Required fix shape: (a) add a typed provider configuration section in `.claw/settings.json` such as `providers.<name>.apiKey`, `authToken`, `baseUrl`, `source`, `enabled`, `capabilities`, and `secretRef`; (b) define deterministic precedence across CLI flag, settings, env, dotenv, and saved OAuth, with provenance surfaced in `status`/`doctor` JSON and text output; (c) support redacted display and validation without leaking secret values; (d) allow search-provider credentials from #245 to use the same registry rather than introducing a separate ad-hoc key path; (e) emit config-load telemetry for selected auth source, missing/empty secret, invalid base URL, and fallback taken; (f) add migration guidance/tests proving env-only setups still work while settings-first setups require no shell exports. Acceptance: a fresh user can configure Anthropic/OpenAI/xAI/DashScope/Brave/Tavily/Firecrawl entirely through settings.json (or secret refs) and `claw doctor --json` can explain exactly which provider config was used, where it came from, and why, without depending on terminal-specific environment state. **Status:** Open.
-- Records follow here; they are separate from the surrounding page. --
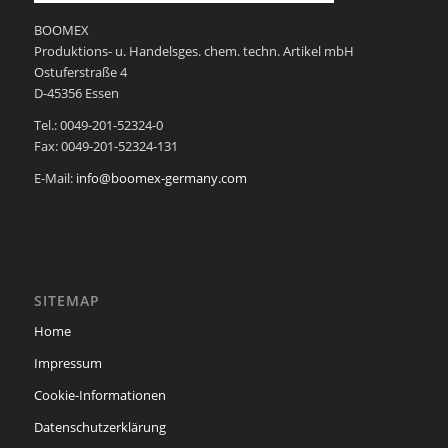
BOOMEX
Produktions- u. Handelsges. chem. techn. Artikel mbH
Ostuferstraße 4
D-45356 Essen
Tel.: 0049-201-52324-0
Fax: 0049-201-52324-131
E-Mail:
info@boomex-germany.com
SITEMAP
Home
Impressum
Cookie-Informationen
Datenschutzerklärung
No source code changed. Filed as ROADMAP-only dogfood pinpoint from the 2026-04-26 00:30 UTC nudge. Cluster delta: startup-friction +1, config-provenance +1, settings-first-provider-auth cluster founded, env/dotenv-precedence-observability cluster founded; linked to #245 because pluggable search providers require the same settings-backed credential substrate.